# Exercise goal:
Copy word for word the passage of the "Preliminary words" text below that begins with the words "Preliminary words" and ends with the words "library) for SEED.".

Preliminary words
=================

This set of tutorials constitutes our "recipe cookbook" explaining how to 
prepare the input files (receptor and fragment library) for SEED. 
This is not by any means the only way to do it, 
and you probably can find better ways yourself, especially if you are familiar with 
preparing structural inputs for docking or Molecular Dynamics software. 

In the following we will make use of many custom scripts (you can find them 
in the ``scripts`` folder) and rely on external software, most of which is
open source or free for academics. In particular, for specific tasks, we will use:

* `ChemAxon <https://chemaxon.com/>`_ calculators
* `obabel <https://openbabel.org/docs/dev/Command-line_tools/babel.html>`_ 
* `RDKit <http://www.rdkit.org/docs/GettingStartedInPython.html>`_ Python API 
* `CGenFF <http://silcsbio.com/>`_ for parametrizing molecules with the CHARMM General Force Field
* `CHARMM <http://charmm.chemistry.harvard.edu/charmm_lite.php>`_ 
* The `psfgen <http://www.ks.uiuc.edu/Research/vmd/plugins/psfgen/>`_ plugin of VMD 
* `UCSF Chimera <https://www.cgl.ucsf.edu/chimera/download.html>`_
* `CORINA <https://www.mn-am.com/products/corina>`_
* `CAMPARI <http://campari.sourceforge.net/>`_ software package

Most of the tasks for which we suggest one of these softwares can be carried out 
with alternative ones that you might be more comfortable with. Thus you do not 
need to have all the software from the list installed on your system.

Pose estimation data
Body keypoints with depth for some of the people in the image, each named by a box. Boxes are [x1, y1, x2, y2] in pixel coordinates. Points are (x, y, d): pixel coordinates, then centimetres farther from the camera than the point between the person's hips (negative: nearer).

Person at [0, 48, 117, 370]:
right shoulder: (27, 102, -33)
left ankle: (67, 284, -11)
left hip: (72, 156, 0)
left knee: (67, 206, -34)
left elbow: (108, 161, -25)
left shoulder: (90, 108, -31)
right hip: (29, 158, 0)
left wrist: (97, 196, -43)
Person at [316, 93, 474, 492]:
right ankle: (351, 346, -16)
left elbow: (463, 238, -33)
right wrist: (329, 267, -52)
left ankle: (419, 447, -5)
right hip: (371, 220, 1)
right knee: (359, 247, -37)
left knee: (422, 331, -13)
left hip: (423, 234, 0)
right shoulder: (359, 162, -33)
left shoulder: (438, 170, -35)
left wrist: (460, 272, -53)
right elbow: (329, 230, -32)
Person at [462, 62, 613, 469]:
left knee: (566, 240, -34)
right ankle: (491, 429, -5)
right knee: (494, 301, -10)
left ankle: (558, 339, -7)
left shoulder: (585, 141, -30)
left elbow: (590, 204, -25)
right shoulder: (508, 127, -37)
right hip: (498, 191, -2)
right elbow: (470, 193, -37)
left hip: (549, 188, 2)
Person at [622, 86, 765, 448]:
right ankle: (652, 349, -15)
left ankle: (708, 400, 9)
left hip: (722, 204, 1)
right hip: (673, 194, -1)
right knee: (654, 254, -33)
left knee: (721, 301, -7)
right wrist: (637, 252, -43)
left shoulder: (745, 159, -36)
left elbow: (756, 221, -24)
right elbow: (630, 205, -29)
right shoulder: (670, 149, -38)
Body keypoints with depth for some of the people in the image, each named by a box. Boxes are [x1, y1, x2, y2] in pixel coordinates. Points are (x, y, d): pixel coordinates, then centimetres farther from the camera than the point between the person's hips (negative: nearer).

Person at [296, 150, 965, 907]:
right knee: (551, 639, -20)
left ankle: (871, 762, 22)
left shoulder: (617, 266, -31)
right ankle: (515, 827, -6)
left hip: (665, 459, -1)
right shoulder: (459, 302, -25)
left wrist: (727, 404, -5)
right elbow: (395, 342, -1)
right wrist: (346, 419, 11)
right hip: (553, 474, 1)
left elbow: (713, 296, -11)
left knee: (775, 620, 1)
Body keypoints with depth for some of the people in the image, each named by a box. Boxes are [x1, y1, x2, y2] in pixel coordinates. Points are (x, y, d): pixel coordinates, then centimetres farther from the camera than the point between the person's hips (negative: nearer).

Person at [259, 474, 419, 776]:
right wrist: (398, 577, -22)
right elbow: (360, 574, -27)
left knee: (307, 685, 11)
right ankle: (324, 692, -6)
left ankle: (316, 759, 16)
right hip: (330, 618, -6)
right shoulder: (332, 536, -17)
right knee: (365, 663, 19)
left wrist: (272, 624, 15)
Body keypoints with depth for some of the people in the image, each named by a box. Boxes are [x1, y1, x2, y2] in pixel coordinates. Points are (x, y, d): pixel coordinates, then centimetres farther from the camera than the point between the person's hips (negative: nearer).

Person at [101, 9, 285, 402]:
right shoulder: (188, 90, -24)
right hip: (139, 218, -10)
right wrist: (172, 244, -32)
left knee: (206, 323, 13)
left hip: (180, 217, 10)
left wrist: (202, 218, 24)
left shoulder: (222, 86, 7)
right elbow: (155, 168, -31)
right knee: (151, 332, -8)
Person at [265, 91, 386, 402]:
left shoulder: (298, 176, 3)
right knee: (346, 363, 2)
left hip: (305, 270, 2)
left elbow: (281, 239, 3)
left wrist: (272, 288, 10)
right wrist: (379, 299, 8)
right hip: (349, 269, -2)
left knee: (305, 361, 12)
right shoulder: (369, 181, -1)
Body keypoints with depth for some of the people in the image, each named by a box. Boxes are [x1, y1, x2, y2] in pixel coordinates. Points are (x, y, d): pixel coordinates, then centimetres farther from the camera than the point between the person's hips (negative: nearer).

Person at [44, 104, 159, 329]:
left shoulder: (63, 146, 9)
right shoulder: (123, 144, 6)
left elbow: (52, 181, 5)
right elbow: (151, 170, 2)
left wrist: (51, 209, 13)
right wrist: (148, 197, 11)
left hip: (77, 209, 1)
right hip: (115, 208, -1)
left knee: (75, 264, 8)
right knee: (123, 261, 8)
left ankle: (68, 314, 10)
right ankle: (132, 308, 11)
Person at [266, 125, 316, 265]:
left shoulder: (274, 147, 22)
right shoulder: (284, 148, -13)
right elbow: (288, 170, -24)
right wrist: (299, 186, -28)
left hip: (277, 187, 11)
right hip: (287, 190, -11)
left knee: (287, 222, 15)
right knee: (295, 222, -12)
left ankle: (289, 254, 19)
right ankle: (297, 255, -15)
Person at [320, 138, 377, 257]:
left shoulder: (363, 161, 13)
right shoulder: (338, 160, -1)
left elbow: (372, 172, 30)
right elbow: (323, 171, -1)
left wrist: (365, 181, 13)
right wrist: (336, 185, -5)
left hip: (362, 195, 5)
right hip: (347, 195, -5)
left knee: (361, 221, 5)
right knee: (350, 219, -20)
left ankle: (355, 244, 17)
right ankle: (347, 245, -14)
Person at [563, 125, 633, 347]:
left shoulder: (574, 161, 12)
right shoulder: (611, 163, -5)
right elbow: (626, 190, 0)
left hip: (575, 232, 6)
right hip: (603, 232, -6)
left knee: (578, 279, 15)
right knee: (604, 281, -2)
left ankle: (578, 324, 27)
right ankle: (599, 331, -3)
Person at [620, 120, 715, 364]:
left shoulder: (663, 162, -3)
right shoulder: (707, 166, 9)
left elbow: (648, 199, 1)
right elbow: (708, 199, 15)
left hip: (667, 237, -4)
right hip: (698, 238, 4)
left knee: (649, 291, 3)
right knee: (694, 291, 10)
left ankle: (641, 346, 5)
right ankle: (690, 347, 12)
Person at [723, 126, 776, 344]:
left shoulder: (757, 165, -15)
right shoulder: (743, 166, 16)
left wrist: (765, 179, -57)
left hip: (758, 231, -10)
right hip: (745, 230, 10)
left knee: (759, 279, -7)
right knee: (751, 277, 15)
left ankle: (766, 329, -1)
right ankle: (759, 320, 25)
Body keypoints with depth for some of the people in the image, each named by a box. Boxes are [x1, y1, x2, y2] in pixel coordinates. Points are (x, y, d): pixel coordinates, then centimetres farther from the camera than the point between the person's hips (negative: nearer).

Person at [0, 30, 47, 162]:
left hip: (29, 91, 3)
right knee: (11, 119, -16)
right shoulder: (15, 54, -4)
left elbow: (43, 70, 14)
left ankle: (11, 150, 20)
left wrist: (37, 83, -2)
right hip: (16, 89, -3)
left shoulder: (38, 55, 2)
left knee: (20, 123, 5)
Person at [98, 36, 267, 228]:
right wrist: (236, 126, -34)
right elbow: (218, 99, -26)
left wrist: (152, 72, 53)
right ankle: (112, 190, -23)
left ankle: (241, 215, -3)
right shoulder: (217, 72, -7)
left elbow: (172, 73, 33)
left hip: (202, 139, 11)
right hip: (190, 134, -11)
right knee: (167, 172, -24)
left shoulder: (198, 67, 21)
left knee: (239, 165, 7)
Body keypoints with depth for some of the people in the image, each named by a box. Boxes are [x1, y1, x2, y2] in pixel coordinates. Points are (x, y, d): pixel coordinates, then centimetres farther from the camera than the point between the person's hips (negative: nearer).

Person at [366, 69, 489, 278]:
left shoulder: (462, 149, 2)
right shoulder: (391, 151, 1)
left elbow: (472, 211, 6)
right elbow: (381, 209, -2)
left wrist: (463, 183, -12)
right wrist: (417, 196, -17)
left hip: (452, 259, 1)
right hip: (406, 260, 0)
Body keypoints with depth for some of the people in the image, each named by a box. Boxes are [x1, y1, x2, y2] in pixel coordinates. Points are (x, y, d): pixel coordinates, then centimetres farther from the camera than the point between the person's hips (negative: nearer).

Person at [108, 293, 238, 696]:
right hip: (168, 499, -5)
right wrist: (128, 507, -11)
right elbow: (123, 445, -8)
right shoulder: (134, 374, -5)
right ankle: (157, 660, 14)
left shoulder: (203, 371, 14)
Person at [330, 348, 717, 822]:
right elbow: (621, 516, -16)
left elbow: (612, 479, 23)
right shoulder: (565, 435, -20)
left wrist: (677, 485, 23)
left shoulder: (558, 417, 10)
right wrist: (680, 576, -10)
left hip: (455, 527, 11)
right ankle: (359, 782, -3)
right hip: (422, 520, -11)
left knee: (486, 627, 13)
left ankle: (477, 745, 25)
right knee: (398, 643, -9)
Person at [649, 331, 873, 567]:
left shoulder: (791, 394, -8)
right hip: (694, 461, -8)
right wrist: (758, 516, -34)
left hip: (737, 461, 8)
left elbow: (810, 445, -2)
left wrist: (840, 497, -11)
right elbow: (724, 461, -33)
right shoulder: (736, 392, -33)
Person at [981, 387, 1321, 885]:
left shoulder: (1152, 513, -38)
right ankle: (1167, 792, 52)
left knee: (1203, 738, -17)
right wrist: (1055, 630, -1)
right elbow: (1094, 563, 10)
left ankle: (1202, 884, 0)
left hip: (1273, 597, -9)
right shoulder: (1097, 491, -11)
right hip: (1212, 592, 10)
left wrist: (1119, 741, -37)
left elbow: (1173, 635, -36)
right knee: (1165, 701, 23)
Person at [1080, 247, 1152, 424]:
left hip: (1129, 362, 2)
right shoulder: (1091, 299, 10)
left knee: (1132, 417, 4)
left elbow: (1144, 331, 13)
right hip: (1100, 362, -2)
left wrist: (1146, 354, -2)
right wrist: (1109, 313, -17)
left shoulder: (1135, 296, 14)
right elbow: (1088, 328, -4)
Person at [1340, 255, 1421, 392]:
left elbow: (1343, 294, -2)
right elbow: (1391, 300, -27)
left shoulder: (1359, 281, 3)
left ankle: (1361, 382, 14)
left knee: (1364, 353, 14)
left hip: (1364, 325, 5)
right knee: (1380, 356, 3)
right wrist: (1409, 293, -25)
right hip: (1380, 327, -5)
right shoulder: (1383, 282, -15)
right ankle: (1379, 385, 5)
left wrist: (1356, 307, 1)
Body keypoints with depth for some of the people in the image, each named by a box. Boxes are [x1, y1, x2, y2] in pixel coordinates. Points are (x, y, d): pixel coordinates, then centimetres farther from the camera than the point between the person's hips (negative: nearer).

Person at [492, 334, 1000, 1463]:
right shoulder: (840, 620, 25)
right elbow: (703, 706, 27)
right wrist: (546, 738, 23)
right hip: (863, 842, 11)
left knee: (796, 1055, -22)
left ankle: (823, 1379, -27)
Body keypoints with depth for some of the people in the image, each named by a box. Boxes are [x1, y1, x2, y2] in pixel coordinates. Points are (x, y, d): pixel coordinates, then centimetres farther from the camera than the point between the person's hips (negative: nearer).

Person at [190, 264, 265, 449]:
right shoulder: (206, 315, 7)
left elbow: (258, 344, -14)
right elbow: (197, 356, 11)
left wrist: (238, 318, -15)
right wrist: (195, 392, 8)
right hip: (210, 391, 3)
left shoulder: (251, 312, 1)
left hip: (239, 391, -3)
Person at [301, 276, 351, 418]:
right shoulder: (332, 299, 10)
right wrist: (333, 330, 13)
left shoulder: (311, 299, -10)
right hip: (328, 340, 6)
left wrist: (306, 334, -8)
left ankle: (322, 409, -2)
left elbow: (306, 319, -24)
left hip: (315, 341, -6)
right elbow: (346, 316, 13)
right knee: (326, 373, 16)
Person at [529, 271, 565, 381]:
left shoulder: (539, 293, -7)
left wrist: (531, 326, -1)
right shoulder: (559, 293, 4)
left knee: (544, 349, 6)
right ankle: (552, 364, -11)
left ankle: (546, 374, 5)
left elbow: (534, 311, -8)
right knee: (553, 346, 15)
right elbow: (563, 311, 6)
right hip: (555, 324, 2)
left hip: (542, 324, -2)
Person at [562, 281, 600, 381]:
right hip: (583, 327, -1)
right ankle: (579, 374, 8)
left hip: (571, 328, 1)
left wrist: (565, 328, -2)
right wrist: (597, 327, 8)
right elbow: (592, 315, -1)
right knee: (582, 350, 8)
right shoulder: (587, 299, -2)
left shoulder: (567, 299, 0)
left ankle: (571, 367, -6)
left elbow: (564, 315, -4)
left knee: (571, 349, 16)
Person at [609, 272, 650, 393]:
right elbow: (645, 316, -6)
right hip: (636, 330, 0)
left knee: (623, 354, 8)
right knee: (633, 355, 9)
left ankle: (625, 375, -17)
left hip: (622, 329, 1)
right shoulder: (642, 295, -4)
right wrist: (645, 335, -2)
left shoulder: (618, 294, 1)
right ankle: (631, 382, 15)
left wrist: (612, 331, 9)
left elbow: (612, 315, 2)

# Expected output:
Preliminary words
=================

This set of tutorials constitutes our "recipe cookbook" explaining how to 
prepare the input files (receptor and fragment library) for SEED.